NORTHERN IRELAND'S relationship with the Republic has never been worse, according to the new leader of the Democratic Unionist Party (DUP) Edwin Poots.
Mr Poots, who arrived in Dublin on Thursday for "very frank discussions" with Taoiseach Micheál Martin, said that North-South relations were "really, really bad," primarily due to issues surrounding the Northern Ireland Protocol, which the DUP leader has been a vocal critic of.
He also hit out at former Taoiseach Leo Varadkar for deepening the divide between the two nations.
Prior to the meeting, Poots told reporters: "We really need to recognise that the Protocol, as it currently exists, is not deliverable and must go and that is something that the Taoiseach needs to recognise as well.
"I believe there are solutions which can be achieved to ensure that the single market is protected and there are no borders on the island of Ireland and can also deal with the issue of the barriers that have been erected between Northern Ireland and Great Britain.
"I have to say that our relationships between north and south have never been as bad, I do not blame the current Taoiseach for that, I blame the past Taoiseach," he said.
"Northern Ireland cannot be a plaything of the European Union or indeed the southern government.
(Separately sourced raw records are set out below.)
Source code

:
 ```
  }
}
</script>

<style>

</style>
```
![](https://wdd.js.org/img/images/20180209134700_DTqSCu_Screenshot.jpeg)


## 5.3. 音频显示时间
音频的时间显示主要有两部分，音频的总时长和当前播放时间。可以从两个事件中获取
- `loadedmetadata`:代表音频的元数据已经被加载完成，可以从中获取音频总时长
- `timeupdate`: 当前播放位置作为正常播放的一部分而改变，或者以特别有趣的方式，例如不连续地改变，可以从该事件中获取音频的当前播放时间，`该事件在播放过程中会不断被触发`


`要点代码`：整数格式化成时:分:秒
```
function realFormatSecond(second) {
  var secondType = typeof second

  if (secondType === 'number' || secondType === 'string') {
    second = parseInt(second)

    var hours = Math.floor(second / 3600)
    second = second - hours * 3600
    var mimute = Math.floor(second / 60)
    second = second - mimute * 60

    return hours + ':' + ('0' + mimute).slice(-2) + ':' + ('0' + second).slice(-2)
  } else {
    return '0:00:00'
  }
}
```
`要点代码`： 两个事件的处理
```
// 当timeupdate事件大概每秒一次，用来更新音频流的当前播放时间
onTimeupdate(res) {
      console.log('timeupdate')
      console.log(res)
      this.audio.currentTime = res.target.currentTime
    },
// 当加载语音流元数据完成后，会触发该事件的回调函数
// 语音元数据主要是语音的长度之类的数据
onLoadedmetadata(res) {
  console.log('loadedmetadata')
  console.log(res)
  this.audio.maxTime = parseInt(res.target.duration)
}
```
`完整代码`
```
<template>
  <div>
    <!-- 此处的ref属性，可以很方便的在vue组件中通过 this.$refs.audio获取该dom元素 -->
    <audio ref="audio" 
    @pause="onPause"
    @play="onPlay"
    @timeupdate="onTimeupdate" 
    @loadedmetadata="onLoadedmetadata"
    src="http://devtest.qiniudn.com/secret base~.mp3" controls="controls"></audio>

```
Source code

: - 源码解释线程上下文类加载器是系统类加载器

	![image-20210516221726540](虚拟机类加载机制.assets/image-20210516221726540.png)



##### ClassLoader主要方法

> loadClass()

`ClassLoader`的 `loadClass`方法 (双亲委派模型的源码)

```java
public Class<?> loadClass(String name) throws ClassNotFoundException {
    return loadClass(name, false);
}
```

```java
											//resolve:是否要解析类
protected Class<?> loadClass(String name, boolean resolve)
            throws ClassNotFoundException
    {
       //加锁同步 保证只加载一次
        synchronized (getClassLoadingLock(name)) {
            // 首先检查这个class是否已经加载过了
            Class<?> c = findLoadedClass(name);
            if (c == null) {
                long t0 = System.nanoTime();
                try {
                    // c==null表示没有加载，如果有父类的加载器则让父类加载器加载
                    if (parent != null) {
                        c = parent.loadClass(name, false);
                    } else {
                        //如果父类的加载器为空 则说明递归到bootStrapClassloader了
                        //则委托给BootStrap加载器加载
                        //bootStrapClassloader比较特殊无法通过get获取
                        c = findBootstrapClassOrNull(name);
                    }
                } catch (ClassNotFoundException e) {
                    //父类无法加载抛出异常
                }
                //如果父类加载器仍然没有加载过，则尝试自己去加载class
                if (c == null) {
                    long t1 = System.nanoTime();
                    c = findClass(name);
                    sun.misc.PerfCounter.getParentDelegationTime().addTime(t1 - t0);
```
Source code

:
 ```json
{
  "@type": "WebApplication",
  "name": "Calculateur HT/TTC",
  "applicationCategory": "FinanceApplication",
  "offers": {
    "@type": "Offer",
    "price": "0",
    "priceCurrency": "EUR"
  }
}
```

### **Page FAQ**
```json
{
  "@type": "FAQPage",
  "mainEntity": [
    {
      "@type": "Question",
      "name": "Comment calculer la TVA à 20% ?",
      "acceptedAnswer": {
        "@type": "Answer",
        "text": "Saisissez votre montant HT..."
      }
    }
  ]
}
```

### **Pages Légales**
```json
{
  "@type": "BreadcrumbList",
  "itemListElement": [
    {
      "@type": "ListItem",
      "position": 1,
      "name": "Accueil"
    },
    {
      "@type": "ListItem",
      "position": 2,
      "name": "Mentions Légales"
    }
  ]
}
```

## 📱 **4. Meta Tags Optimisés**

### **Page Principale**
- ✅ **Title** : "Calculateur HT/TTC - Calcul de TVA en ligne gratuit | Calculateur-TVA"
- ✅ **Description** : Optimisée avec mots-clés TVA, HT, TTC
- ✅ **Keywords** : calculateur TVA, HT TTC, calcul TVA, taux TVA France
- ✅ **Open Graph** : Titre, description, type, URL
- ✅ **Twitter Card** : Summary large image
Northern Ireland people are more important than that."
Pleased to welcome new DUP leader Edwin Poots to Government Buildings this evening.
We shared an open exchange of views on North-South cooperation, the Protocol, COVID-19 and ongoing political developments. pic.twitter.com/9GDbj2AWJo
— Micheál Martin (@MichealMartinTD) June 3, 2021
Despite the tension, Poots insisted that his meeting with Martin was "positive, frank and useful".
In a statement issued after the meeting, the Taoiseach said that he and Mr Poots had "an open exchange of views across a number of issues," including political developments, Covid-19, North-South cooperation and the Northern Ireland Protocol.
"The Taoiseach highlighted the critical importance of the stability and good functioning of the NI Executive and all the Institutions of the Good Friday Agreement, in these challenging times," the statement read.
"Recognising and understanding the genuine concerns in unionist and loyalist communities around the Protocol, the Taoiseach said the focus needs to be on getting issues resolved and on reducing friction where we can."